» **Document extract**

+--

Defiance has contradiction built into its bones. A game that is also a TV show. A console shooter that is also an MMORPG. It's a game of rare ambition, eager to be all things at once. A game that would be a giant leap forwards, if only it could tie its shoelaces first.
Defiance has problems. Played in the first few days after launch, it was a roulette wheel of sudden disconnections, intrusive downtime and near-constant server lag. To its credit, developer Trion Worlds has pulled out all the stops to get the game functional and only a week later it's already much more stable. But it's not fixed.
This remains a game suffering death by a thousand bugs. Players, enemies and scenery pop in and out of existence. The frame-rate hops up and down like a kangaroo on Red Bull. Sometimes your head or your gun disappears for 10 seconds after a cut-scene. Chat functions are all over the place. Sometimes a mission will require you to drive a vehicle, except the vehicle won't move. Sometimes the mission prompt simply doesn't appear, or it does appear and nothing happens. Inevitably you play it in a state of paranoia, waiting for the next calamity and hoping it won't be one that requires you to quit out and start over.
So why do I find myself unable to really put the boot in? For all its many, many flaws, I quite like Defiance. I've gone back to it to check some detail or other, and found myself playing through five more missions rather than the one I'd planned. There's something here, enough brief glimpses of the game Defiance wants to be, visible through the scruffy mess it actually is, to make me cheer it on.
You start by creating your Arkhunter, one of a hardy breed of scavengers scraping a living from salvage in a future Earth changed beyond recognition by the arrival of aliens. Ruined by years of war, and only now enjoying a brittle peace, this is the place where you'll find your own story that can run alongside Syfy's TV show.
That story probably won't be all that original or different to everybody else's though. Defiance is a third-person shooter more than an RPG, and Trion has chosen the narrowest of parameters for players to work within. There are only two playable races, neither of which offer any advantage or point of difference, and no class types. The closest you come to specialising is in choosing one of four EGO powers - special combat abilities made possible by the AI you carry in your head. These powers let you use a cloaking device, set up a decoy, move really fast or deal extra damage. All are handy in a pinch, but none distinguish you from other players the way a mage is distinct from a thief.
There's certainly no shortage of mission types to sample. A hefty story campaign will keep you busy for the first few days at least, sending you all over the map and acting as an introductory tour around the Defiance universe. The dialogue is wretched, the plot little more than a series of characters who send you on trivial errands on the trail of an alien energy MacGuffin, but there's structure enough here to make the game worth a look as a middling third-person shooter if nothing else.

+--

» **Exercise requirements**
Can you resume the review of the game Defiance, carrying it on from its last sentence? Nothing in the listing is needed.

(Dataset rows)
+--

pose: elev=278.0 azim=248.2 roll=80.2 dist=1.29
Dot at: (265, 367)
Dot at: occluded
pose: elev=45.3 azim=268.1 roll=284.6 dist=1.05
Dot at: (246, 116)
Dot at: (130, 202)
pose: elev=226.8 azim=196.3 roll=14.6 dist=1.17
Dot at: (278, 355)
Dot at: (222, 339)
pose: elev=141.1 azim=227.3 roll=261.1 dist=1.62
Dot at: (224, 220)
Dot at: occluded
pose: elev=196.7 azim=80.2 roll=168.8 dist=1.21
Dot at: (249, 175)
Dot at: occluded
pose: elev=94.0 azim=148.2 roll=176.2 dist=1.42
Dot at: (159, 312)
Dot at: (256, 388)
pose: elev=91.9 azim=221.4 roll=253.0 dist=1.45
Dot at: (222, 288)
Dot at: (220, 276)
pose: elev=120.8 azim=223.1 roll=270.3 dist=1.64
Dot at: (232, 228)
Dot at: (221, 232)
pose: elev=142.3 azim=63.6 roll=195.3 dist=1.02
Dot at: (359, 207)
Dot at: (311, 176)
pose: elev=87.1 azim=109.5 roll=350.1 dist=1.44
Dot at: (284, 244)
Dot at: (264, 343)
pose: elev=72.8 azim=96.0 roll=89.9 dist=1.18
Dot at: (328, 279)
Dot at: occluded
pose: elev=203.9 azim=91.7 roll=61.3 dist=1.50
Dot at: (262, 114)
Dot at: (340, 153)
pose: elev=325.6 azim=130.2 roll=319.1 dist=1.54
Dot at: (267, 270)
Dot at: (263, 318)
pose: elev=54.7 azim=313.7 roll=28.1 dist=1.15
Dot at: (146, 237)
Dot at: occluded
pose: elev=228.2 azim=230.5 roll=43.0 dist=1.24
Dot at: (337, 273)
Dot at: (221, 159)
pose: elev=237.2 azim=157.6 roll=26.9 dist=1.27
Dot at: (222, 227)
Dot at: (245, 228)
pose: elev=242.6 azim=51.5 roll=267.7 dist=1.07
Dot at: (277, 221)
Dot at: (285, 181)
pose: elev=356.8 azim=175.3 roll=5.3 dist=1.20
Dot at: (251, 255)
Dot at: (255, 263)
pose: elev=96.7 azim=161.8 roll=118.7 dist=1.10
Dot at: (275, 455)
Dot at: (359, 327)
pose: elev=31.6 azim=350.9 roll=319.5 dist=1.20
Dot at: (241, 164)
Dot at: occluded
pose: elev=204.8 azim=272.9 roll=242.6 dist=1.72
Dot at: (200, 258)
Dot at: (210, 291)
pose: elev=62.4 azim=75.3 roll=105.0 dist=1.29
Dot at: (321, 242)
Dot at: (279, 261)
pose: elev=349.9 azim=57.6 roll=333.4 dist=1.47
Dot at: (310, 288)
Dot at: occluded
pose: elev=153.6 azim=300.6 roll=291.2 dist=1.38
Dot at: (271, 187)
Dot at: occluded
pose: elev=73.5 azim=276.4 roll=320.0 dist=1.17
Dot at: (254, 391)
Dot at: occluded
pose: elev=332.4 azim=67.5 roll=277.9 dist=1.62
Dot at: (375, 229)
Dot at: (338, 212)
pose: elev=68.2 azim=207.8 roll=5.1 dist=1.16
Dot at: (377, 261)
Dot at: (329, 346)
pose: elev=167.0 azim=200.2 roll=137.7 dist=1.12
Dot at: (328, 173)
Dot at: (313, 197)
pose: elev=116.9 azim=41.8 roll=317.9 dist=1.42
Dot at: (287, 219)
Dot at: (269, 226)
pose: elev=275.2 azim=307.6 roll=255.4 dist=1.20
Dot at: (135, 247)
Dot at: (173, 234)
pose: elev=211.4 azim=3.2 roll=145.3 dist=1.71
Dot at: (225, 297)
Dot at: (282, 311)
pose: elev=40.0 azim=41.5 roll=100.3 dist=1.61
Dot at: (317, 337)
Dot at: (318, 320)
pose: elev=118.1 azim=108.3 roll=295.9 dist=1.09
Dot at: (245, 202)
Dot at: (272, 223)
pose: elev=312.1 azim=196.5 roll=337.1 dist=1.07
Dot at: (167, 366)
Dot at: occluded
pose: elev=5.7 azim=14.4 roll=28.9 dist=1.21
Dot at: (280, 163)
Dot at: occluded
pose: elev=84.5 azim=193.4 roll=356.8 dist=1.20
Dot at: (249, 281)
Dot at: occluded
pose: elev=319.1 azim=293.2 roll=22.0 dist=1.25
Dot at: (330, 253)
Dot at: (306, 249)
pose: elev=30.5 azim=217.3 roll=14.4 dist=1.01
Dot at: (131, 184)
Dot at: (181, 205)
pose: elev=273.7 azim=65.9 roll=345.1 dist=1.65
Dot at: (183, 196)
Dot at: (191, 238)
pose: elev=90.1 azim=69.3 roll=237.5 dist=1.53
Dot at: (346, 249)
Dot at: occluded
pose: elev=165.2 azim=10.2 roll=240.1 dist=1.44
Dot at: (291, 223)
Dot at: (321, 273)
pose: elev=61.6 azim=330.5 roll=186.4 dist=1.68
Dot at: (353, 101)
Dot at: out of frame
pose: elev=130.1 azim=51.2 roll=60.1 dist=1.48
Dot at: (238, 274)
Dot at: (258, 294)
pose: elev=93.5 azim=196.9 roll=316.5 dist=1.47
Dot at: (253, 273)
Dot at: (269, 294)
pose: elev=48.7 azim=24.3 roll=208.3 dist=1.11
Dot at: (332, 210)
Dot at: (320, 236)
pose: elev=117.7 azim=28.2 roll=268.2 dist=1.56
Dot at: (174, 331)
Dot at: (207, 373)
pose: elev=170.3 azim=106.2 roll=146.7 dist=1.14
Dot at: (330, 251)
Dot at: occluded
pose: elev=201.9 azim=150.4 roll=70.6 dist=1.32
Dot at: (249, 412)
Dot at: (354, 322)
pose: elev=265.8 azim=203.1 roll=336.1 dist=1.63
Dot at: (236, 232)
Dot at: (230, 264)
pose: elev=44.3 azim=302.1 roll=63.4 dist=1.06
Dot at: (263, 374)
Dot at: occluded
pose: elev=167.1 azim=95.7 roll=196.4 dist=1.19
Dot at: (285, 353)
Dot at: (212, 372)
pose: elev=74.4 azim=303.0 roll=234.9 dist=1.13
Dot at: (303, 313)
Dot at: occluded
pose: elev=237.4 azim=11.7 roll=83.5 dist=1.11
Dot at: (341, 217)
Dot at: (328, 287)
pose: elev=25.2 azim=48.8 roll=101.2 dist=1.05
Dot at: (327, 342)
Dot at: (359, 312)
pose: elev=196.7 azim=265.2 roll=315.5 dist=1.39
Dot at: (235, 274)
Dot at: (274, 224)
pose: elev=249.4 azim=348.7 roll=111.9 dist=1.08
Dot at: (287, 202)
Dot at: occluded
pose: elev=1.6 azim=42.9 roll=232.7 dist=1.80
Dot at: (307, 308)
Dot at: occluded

+--

» **Answer to this problem**
Combat mechanics are serviceable, but only by the standards of an MMO, because when it's judged by the standards of any purebred shooter, Defiance crumbles quickly. Both enemy and friendly AI is poor and the lack of a cover option means later missions are a trial of patience, but once you've found a couple of weapons that pack the right sort of punch, it's not without its base appeal. Away from the story, you can undertake side missions, time-trial races and weapon-specific survival challenges. There are also ambient events that crop up as you travel around, generally centred around rescuing civilians or exterminating enemies.
Almost all fall foul of Defiance's thin design corridor, however. It quickly becomes clear that the vast majority of the things you're asked to do involve going to a waypoint, shooting everything, then maybe pressing or holding down a button to activate some machine or other. Once the campaign is completed, and faced with an endless array of such menial jobs, it's easy to lose interest.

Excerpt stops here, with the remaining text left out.